Recent distance ladder determinations of the Hubble constant $H_0$ disagree at about the $3.5σ$ level with the value determined from Planck measurements of the cosmic microwave background (CMB) assuming a $Λ$CDM cosmology. This discrepancy has prompted speculation that new physics might be required beyond that assumed in the $Λ$CDM model. In this paper, we apply the inverse distance ladder to fit a parametric form of $H(z)$ to baryon acoustic oscillation (BAO) and Type Ia supernova data together with priors on the sound horizon at the end of the radiation drag epoch, $r_d$. We apply priors on $r_d$, based on inferences from either Planck or the Wilkinson Microwave Anistropy Probe (WMAP), and demonstrate that these values are consistent with CMB-independent determinations of $r_d$ derived from measurements of the primordial deuterium abundance, BAO and supernova data assuming the $Λ$CDM cosmology. The $H(z)$ constraints that we derive are independent of detailed physics within the dark sector at low redshifts, relying only on the validity of the Friedmann-Robertson-Walker (FRW) metric of General Relativity. For each assumed prior on $r_d$, we find consistency with the inferred value of $H_0$ and the Planck $Λ$CDM value and corresponding tension with the distance ladder estimate.

Figures (5)

• Figure 1: Posterior likelihoods for the 'epsilon' (above) and 'log' (below) parameterizations of $H(z)$. Blue contours show 68% and 95% constraints using the Planck prior on $r_d$. The red contours (largely hidden by the blue contours) show the constraints using the WMAP prior on $r_d$.
• Figure 2: $H(z)$ reconstruction for the epsilon model (left hand panels) and log model (right hand panels) for the Planck and WMAP priors on $r_d$: The blue lines show the best fits, and the bands show the allowed one and two sigma ranges. The red points show the BAO estimates on $H(z)$ from Table \ref{['table:BAO']} plotted assuming the central values of the priors on $r_d$. The R18 SH0ES forward distance ladder estimate of $H_0 = 73.48 \pm 1.66 ~{\rm km} \ {\rm s}^{-1}{\rm Mpc}^{-1}$ is plotted as the green point in each panel.
• Figure 3: Posteriors for the Hubble constant $H_0$ derived from the epsilon model using the WMAP and Planck$r_d$ priors. The grey bands show the one and two sigma errors for the value obtained by R18, while the green bands show the Planck base $\Lambda$CDM value from P16.
• Figure 4: 68% and 95% constraints on the $q_0$ and $j_0$ parameters determined from the epsilon model.

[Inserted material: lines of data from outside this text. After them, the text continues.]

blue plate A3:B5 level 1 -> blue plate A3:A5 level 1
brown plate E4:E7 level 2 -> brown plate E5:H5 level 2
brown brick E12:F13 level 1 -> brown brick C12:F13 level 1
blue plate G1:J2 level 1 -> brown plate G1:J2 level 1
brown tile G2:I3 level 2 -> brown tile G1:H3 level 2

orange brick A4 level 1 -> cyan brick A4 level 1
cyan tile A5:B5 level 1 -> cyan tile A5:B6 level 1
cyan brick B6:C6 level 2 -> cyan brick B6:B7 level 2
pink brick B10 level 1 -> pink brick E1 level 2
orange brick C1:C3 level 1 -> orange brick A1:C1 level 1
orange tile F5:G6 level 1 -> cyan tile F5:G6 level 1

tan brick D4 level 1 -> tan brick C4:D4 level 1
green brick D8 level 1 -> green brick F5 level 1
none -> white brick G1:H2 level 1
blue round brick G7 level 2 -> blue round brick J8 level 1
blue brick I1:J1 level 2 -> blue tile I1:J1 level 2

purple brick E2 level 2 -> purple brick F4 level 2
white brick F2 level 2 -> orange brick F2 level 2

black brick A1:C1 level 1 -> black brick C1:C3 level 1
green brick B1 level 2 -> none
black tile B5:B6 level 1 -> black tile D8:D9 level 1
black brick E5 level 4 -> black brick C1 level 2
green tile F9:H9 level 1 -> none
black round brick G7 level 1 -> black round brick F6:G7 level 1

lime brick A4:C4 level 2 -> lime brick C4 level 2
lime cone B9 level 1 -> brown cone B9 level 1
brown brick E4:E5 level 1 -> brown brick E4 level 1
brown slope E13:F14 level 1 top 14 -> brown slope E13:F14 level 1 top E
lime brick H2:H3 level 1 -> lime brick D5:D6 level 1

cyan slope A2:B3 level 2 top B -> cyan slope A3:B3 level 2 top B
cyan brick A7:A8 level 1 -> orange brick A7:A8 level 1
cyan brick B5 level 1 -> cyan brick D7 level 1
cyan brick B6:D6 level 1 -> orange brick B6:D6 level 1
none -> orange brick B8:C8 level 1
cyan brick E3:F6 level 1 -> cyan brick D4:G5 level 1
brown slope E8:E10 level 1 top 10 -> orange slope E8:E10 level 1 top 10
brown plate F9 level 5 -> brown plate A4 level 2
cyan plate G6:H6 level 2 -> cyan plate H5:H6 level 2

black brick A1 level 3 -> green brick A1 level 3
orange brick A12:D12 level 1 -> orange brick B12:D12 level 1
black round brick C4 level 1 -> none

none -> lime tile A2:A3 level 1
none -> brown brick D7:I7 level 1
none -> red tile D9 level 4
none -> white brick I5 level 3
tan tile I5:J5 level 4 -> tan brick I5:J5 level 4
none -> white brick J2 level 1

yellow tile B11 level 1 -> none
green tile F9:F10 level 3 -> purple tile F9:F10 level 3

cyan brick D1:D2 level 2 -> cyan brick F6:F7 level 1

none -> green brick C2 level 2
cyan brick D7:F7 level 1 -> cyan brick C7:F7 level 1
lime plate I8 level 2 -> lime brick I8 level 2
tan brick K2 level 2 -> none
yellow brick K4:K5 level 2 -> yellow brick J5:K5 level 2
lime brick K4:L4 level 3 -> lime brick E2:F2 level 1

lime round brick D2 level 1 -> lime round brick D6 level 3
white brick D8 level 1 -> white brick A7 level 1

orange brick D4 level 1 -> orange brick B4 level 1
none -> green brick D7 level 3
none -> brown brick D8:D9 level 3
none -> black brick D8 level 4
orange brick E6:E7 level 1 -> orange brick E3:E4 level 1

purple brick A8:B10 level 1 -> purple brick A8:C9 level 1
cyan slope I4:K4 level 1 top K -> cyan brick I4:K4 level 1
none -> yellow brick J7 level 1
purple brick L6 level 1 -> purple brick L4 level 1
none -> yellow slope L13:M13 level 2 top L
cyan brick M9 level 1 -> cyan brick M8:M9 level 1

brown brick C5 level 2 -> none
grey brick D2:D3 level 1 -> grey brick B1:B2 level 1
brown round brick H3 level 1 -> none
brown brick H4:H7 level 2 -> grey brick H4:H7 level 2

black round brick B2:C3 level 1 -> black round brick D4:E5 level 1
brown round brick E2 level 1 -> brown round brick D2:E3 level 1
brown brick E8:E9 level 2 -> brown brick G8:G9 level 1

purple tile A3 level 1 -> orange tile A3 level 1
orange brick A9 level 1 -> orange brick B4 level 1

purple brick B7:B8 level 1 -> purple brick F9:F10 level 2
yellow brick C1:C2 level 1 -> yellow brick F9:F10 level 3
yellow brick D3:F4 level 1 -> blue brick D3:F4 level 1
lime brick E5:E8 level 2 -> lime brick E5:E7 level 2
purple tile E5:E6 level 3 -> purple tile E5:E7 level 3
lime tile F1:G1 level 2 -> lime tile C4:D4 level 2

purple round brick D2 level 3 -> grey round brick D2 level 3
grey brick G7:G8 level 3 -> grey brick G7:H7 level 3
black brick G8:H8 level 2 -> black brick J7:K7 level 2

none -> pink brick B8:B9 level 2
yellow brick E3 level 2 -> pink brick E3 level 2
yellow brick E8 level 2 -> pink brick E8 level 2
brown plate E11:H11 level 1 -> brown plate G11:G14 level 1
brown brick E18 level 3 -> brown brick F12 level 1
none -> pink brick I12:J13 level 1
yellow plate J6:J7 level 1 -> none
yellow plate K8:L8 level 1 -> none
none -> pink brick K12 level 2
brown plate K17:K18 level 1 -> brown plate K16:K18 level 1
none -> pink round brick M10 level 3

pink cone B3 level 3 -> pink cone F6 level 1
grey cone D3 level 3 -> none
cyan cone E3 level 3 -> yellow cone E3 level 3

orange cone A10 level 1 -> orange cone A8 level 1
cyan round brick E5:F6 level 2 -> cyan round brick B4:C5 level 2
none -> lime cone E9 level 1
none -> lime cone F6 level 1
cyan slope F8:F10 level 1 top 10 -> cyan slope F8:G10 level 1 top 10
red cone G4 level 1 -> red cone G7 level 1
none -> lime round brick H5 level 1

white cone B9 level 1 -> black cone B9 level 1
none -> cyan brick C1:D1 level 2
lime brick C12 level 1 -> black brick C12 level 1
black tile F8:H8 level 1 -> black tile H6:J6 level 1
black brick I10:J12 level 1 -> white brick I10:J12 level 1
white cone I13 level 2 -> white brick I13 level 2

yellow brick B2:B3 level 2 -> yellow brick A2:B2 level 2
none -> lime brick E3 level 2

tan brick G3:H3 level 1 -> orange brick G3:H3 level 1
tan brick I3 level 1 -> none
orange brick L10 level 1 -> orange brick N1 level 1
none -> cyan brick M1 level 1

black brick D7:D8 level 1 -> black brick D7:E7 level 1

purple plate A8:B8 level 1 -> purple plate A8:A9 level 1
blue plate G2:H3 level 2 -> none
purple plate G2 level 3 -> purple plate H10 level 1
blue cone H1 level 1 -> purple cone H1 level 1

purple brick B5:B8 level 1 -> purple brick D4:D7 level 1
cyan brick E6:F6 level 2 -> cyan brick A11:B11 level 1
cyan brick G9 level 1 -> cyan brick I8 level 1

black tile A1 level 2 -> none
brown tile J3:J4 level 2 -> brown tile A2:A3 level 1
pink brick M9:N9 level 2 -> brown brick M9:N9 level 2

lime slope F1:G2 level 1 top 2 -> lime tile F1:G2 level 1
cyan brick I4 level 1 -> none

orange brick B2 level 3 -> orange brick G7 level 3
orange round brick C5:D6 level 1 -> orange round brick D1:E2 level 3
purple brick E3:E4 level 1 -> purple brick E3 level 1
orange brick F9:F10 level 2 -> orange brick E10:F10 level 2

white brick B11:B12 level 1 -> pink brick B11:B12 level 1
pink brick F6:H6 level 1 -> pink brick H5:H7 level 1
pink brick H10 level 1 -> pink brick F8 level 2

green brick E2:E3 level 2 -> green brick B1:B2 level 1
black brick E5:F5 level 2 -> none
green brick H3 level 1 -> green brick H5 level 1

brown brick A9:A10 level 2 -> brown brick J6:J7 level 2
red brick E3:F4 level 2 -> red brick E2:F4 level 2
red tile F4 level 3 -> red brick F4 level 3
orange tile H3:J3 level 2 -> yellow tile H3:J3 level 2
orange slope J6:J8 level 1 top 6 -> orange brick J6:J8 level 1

These constraints are set mainly by the Pantheon SNe sample and are almost independent of the prior on $r_d$. The lines give the values of $j_0$ and $q_0$ expected in the base $\Lambda$CDM model with $\Omega_m = 0.31$.
• Figure 5: The CMB constraints on the sound horizon $r_d$ from WMAP and Planck used in this paper. The black and red curves show the posteriors on $r_d$ determined by fitting to the BAO and Pantheon SNe data assuming the base $\Lambda$CDM cosmology and BBN contraints on $\Omega_b h^2$. The curve labelled BBN(M) assumes the Marcucci:2016$d(p,\gamma)^3{\rm He}$ reaction rate (labelled BBN(M)). The curve labelled BBN(A) uses the experimental rate from Adelberger:2011.